In 2022, Guillaume Cabanac noticed something unusual: a study had attracted more than 100 citations in a short span of less than two months of being published. The paper has since been retracted — for containing so-called tortured phrases, strange twists on established terms that were probably introduced by translation software or humans looking to circumvent plagiarism checkers.

But Cabanac noticed something weird: The study had been cited 107 times according to the ‘Altmetrics donut,’ an indicator of an article’s potential impact, yet it had been downloaded just 62 times. What’s more, according to Google Scholar, this paper had been cited only once.
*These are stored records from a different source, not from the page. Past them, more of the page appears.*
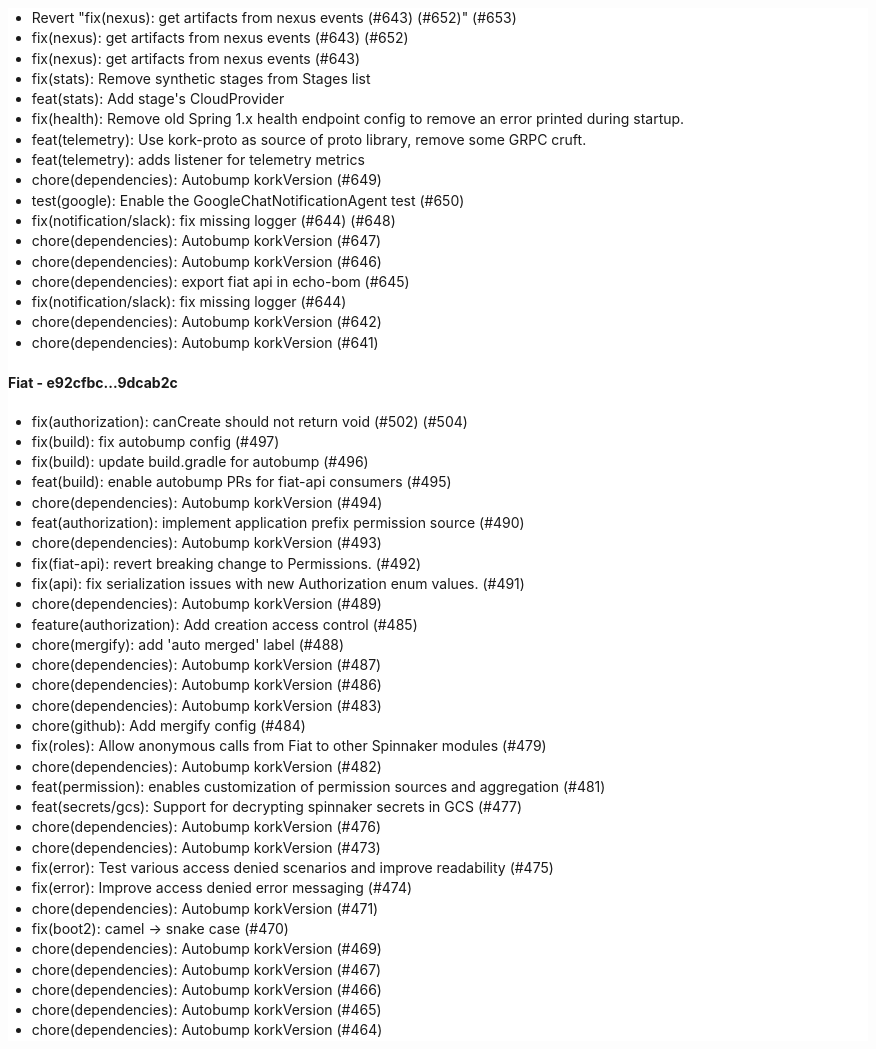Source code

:  - Revert "fix(nexus): get artifacts from nexus events (#643) (#652)" (#653)
 - fix(nexus): get artifacts from nexus events (#643) (#652)
 - fix(nexus): get artifacts from nexus events (#643)
 - fix(stats): Remove synthetic stages from Stages list
 - feat(stats): Add stage's CloudProvider
 - fix(health): Remove old Spring 1.x health endpoint config to remove an error printed during startup.
 - feat(telemetry): Use kork-proto as source of proto library, remove some GRPC cruft.
 - feat(telemetry): adds listener for telemetry metrics
 - chore(dependencies): Autobump korkVersion (#649)
 - test(google): Enable the GoogleChatNotificationAgent test (#650)
 - fix(notification/slack): fix missing logger (#644) (#648)
 - chore(dependencies): Autobump korkVersion (#647)
 - chore(dependencies): Autobump korkVersion (#646)
 - chore(dependencies): export fiat api in echo-bom (#645)
 - fix(notification/slack): fix missing logger (#644)
 - chore(dependencies): Autobump korkVersion (#642)
 - chore(dependencies): Autobump korkVersion (#641)

#### Fiat  - e92cfbc...9dcab2c
 - fix(authorization): canCreate should not return void (#502) (#504)
 - fix(build): fix autobump config (#497)
 - fix(build): update build.gradle for autobump (#496)
 - feat(build): enable autobump PRs for fiat-api consumers (#495)
 - chore(dependencies): Autobump korkVersion (#494)
 - feat(authorization): implement application prefix permission source (#490)
 - chore(dependencies): Autobump korkVersion (#493)
 - fix(fiat-api): revert breaking change to Permissions. (#492)
 - fix(api): fix serialization issues with new Authorization enum values. (#491)
 - chore(dependencies): Autobump korkVersion (#489)
 - feature(authorization): Add creation access control (#485)
 - chore(mergify): add 'auto merged' label (#488)
 - chore(dependencies): Autobump korkVersion (#487)
 - chore(dependencies): Autobump korkVersion (#486)
 - chore(dependencies): Autobump korkVersion (#483)
 - chore(github): Add mergify config (#484)
 - fix(roles): Allow anonymous calls from Fiat to other Spinnaker modules (#479)
 - chore(dependencies): Autobump korkVersion (#482)
 - feat(permission): enables customization of permission sources and aggregation (#481)
 - feat(secrets/gcs): Support for decrypting spinnaker secrets in GCS (#477)
 - chore(dependencies): Autobump korkVersion (#476)
 - chore(dependencies): Autobump korkVersion (#473)
 - fix(error): Test various access denied scenarios and improve readability (#475)
 - fix(error): Improve access denied error messaging (#474)
 - chore(dependencies): Autobump korkVersion (#471)
 - fix(boot2): camel -> snake case (#470)
 - chore(dependencies): Autobump korkVersion (#469)
 - chore(dependencies): Autobump korkVersion (#467)
 - chore(dependencies): Autobump korkVersion (#466)
 - chore(dependencies): Autobump korkVersion (#465)
 - chore(dependencies): Autobump korkVersion (#464)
After a little probing, Cabanac and his sleuthing colleagues figured out where the extra citations were coming from: the metadata files submitted to Crossref, a repository for unique identifiers for scholarly metadata, as the group report in a preprint posted to the arXiv server October 4. Google Scholar doesn’t use metadata files submitted to Crossref; instead it text-mines PDF versions of studies.
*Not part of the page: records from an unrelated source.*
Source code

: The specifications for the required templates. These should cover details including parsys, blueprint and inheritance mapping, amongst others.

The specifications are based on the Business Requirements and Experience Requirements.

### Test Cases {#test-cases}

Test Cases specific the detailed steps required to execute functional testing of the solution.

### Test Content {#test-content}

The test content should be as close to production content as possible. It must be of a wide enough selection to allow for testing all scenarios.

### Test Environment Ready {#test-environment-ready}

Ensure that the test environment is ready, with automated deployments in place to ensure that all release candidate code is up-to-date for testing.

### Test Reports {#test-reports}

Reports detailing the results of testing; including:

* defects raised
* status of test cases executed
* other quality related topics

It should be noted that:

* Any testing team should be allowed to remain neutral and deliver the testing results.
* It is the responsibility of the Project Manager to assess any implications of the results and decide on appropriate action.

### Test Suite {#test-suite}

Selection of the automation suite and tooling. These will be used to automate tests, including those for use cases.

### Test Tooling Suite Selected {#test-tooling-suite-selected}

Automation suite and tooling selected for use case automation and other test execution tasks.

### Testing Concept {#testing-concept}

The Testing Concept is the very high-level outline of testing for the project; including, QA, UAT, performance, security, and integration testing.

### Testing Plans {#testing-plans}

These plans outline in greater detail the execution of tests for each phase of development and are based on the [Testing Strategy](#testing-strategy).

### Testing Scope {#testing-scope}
According to Cabanac, the references are sneaked in at some point into metadata files that are submitted to Crossref and automatically ingested. Since metadata files can be resubmitted as many times as one likes, updated metadata files can also be submitted anytime after an article is published.

The study analyzed the content of three journals published by Technoscience Academy, each of which have minted more than 1,000 digital object identifiers at Crossref. It found that around 9% of references included in metadata files of the papers published by these three journals — 5,978 references out of a total of 65,836 — benefitted just two researchers who had co-authored the studies being cited.